Update the lines from the line with "Santiago Morales asume por 14 días." to the line with "Model yang Kompatibel" by replacing "Fiscalía" with "Procuraduría" and keeping everything else unchanged. Leave the pictures out of your answer.
=== Section Start ===
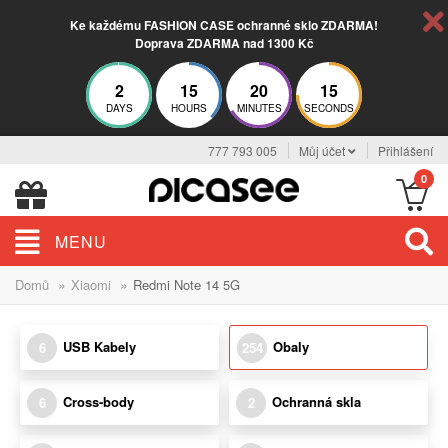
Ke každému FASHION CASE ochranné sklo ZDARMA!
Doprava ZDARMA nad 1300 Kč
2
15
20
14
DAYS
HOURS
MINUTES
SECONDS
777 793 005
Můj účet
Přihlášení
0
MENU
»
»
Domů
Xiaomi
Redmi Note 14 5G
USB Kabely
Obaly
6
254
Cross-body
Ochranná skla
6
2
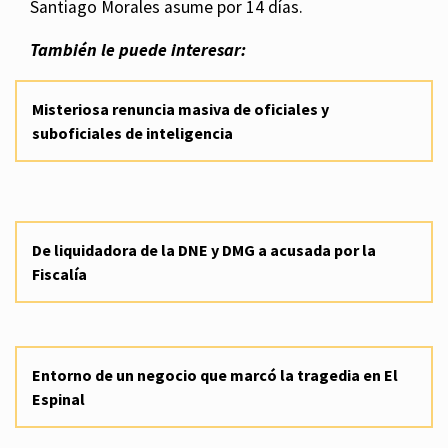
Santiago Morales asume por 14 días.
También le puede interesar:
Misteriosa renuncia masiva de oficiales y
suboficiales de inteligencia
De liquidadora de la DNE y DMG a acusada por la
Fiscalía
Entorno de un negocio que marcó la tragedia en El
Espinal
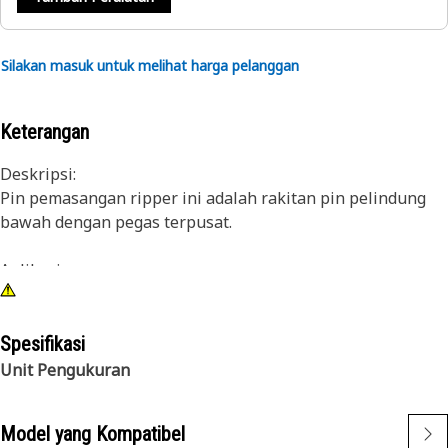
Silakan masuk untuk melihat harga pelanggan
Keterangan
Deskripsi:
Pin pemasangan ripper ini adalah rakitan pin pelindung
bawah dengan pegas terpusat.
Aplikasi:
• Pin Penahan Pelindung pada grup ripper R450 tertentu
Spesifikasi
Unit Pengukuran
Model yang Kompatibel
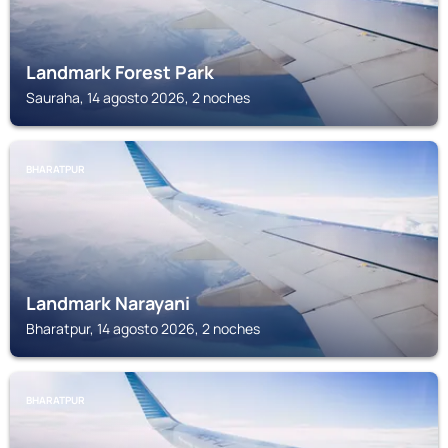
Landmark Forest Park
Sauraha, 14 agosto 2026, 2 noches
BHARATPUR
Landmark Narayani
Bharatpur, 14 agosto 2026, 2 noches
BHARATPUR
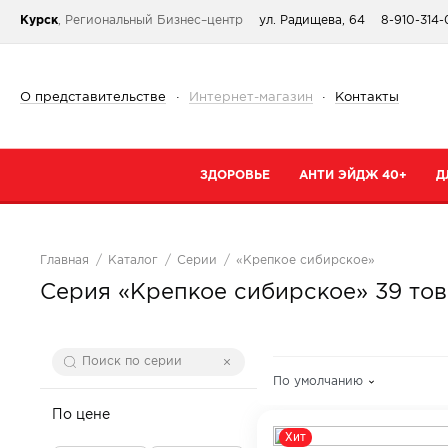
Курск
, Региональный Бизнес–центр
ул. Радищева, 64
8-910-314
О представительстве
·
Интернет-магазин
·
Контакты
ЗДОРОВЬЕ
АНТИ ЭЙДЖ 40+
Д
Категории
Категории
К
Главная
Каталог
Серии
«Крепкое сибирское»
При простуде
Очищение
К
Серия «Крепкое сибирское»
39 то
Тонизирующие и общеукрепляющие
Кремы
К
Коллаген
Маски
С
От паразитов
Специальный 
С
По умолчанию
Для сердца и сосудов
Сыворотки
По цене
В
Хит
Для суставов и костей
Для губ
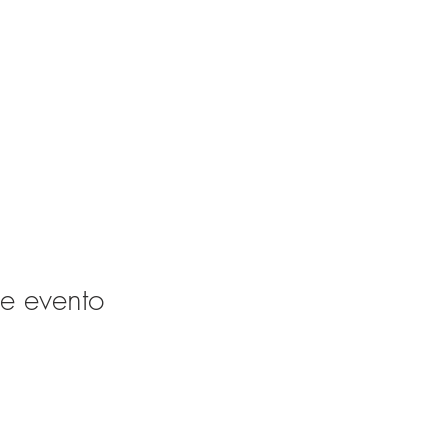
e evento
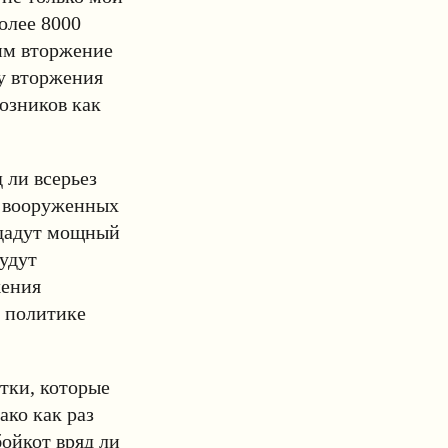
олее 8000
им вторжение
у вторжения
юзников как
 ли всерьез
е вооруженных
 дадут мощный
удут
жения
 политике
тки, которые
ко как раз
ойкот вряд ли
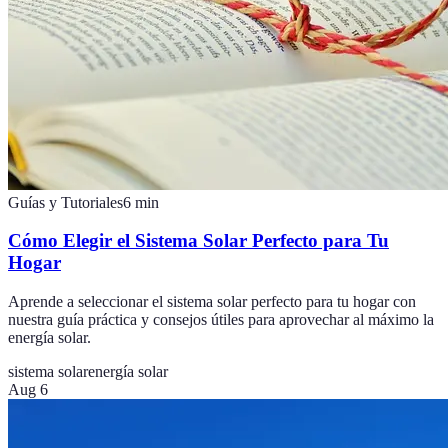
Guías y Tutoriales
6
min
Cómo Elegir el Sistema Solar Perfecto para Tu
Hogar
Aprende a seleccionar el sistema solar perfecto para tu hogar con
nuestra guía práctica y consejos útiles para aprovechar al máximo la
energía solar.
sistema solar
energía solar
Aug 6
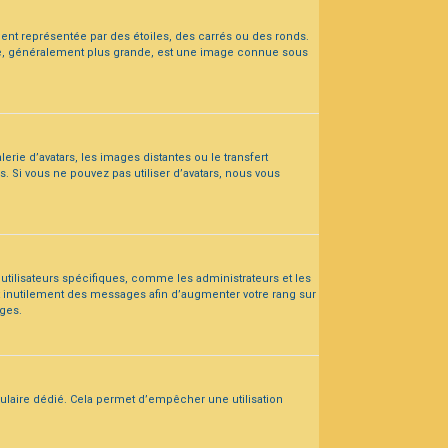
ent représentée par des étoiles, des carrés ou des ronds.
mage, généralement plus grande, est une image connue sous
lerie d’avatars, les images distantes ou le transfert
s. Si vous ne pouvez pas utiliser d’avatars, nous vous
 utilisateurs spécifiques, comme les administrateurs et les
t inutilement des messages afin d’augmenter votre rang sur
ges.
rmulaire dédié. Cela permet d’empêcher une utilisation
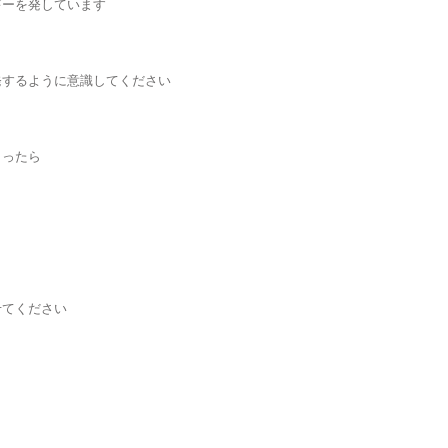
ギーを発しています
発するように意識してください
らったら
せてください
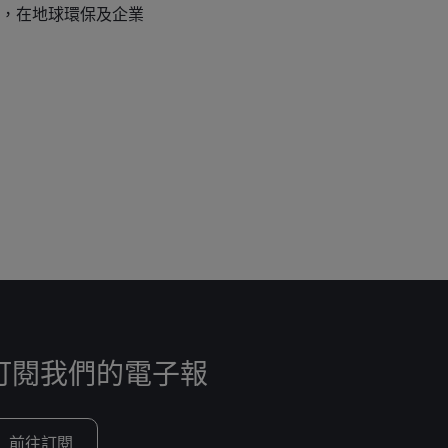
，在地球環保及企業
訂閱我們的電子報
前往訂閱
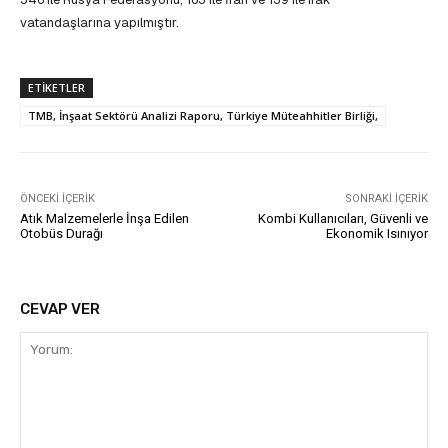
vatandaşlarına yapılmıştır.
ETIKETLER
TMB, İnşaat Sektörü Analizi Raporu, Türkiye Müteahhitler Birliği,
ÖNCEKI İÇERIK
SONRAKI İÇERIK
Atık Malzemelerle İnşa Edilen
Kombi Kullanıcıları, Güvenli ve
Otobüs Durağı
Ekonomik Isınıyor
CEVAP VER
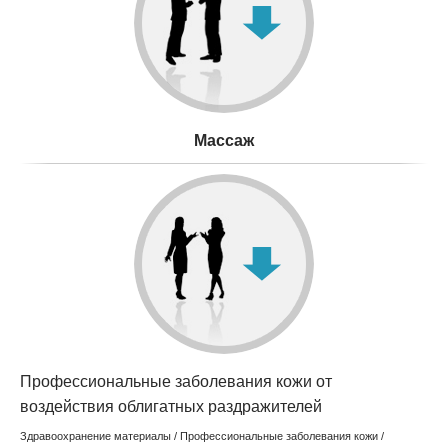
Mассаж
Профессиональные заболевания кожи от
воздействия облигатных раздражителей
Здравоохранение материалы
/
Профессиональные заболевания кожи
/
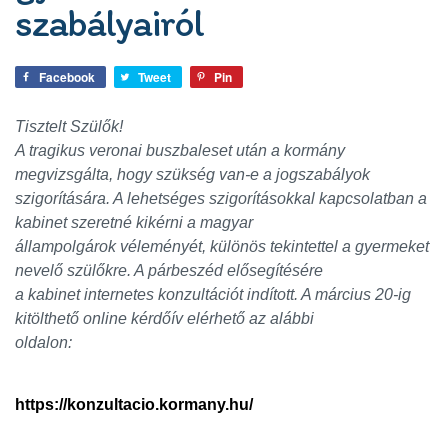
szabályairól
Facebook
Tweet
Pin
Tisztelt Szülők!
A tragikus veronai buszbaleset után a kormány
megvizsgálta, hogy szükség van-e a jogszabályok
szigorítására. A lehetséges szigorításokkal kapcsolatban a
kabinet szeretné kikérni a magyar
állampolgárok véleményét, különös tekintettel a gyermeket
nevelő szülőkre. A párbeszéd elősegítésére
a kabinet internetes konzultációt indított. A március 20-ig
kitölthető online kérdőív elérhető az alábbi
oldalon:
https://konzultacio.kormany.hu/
=== Section End ===
=== Section Start ===
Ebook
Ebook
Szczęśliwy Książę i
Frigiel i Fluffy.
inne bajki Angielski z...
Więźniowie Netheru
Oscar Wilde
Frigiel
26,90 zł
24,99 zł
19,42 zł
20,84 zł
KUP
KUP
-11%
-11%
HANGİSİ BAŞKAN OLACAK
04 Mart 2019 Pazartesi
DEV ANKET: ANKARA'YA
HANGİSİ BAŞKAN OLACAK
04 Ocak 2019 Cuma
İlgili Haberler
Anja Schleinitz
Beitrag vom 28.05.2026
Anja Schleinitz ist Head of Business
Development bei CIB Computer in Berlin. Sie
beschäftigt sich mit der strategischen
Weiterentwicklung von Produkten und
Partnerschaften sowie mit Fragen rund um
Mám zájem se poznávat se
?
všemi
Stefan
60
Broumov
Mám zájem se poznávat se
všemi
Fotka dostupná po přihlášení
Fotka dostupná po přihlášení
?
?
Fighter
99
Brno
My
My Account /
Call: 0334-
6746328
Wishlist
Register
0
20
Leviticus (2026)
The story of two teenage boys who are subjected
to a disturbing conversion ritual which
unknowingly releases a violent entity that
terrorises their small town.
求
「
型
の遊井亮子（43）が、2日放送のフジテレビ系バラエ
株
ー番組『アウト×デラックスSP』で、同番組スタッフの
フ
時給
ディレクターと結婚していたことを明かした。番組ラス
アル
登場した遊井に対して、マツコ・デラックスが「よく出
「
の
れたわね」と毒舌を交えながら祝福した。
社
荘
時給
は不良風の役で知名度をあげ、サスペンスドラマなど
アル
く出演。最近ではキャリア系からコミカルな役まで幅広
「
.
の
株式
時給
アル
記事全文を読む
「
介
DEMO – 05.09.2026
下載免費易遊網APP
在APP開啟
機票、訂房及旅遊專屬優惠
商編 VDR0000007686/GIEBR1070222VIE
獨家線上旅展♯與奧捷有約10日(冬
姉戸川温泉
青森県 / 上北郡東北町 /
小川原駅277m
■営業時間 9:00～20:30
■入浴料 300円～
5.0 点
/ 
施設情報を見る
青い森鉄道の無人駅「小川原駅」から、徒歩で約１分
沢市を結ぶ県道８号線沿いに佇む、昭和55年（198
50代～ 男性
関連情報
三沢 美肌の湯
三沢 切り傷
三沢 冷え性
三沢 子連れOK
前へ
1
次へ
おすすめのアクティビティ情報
=== Section End ===
→ **Response below**
Santiago Morales asume por 14 días.
También le puede interesar:
Misteriosa renuncia masiva de oficiales y
suboficiales de inteligencia
De liquidadora de la DNE y DMG a acusada por la
Procuraduría
Entorno de un negocio que marcó la tragedia en El
Espinal
Silakan masuk untuk melihat harga pelanggan
Keterangan
Deskripsi:
Pin pemasangan ripper ini adalah rakitan pin pelindung
bawah dengan pegas terpusat.
Aplikasi:
• Pin Penahan Pelindung pada grup ripper R450 tertentu
Spesifikasi
Unit Pengukuran
Model yang Kompatibel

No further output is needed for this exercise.